South Saxons Hockey Club
- Founded: 1895; 131 years ago
- League: South Hockey League & Martlets Open League
- Based in: Hastings, East Sussex England
- Home ground: Horntye Park Sports Complex
- Colours: Home Kit: Shirt-Pale Blue, Navy and Pink, Shorts-Navy, Socks-Pale Blue, Navy and Pink. Away Kit: Shirt-Red, Shorts-Navy, Socks-Pale Blue, Navy and Pink.

= South Saxons Hockey Club =

South Saxons Hockey Club is a field hockey club based in Hastings, England. The club was established in 1895 and their home ground is currently located at Horntye Park Sports Complex. The club has a sand dressed astro-turf pitch, clubhouse, changing facilities and cafe bar on-site at Horntye Park.

The men's 1st XI play within the South Hockey League structure in Martlets Mens League Division 1, and the ladies 1st XI play in the Martlets Ladies League Division 1.

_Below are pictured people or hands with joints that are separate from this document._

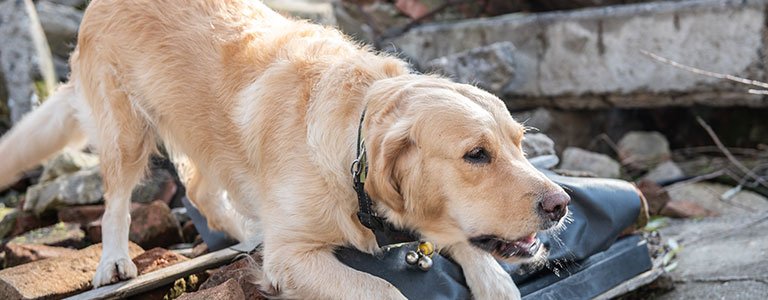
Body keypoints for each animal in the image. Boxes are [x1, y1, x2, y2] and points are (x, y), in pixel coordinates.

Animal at [0, 0, 568, 298]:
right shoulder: (293, 257)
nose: (561, 205)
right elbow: (384, 289)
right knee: (116, 200)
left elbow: (463, 242)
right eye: (476, 155)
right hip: (127, 130)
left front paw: (493, 278)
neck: (353, 146)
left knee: (203, 192)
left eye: (519, 144)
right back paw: (115, 261)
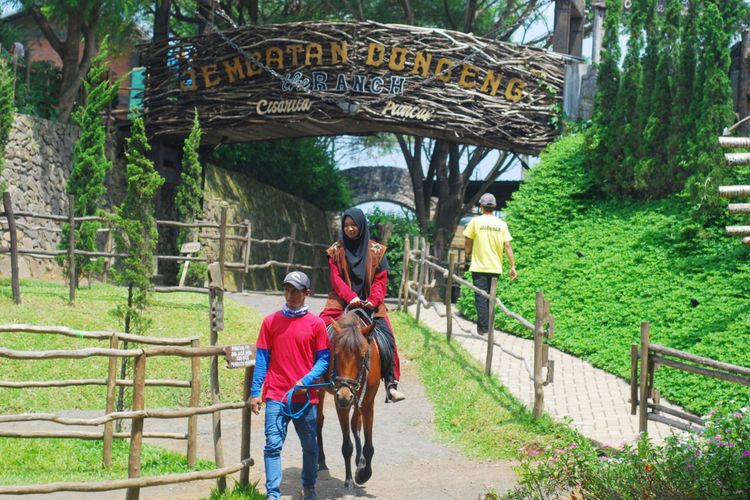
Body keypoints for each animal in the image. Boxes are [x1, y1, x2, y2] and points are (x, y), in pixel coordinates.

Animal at [316, 310, 382, 498]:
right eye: (336, 354)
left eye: (362, 357)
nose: (344, 395)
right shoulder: (341, 405)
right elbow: (347, 446)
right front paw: (350, 480)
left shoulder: (367, 402)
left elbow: (368, 446)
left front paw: (363, 472)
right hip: (320, 390)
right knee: (319, 421)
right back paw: (321, 464)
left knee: (355, 424)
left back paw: (360, 461)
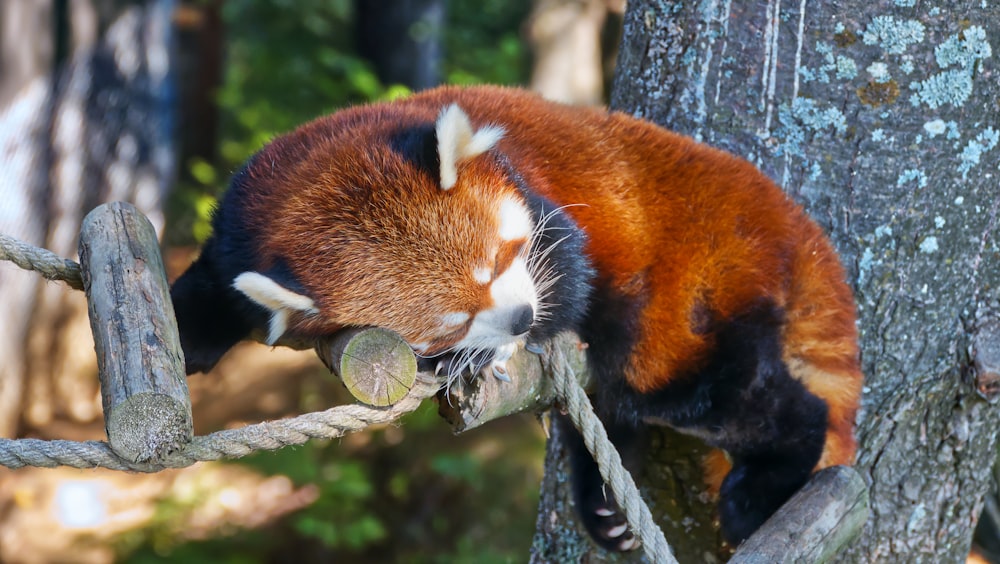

The club fields five men's sides, two women's sides, a mixed team, three youth development teams and junior hockey 7s teams.

==Teams==
===Men's===
- 1st XI - Martlets Open League - Division 1
- 2nd XI - Martlets Open League - Division 1
- 3rd XI - Martlets Open League - Division 2
- 4th XI - Martlets Open League - Division 3
- 5th XI - Martlets Open League - Division 4

===Women===
- 1st XI - Martlets Women's League - Division 1
- 2nd XI - Martlets Women's League - Division 3

===Youth===
- Warriors - Sussex Boys Development League
- Arrows - Sussex Boys Development League
- Bows - Sussex Girls Development League

===Juniors===
The club has a mixed junior development section of U10s to U12's. Boys, Girls and mixed teams represent the club in various hockey 7's knockout competitions across Sussex.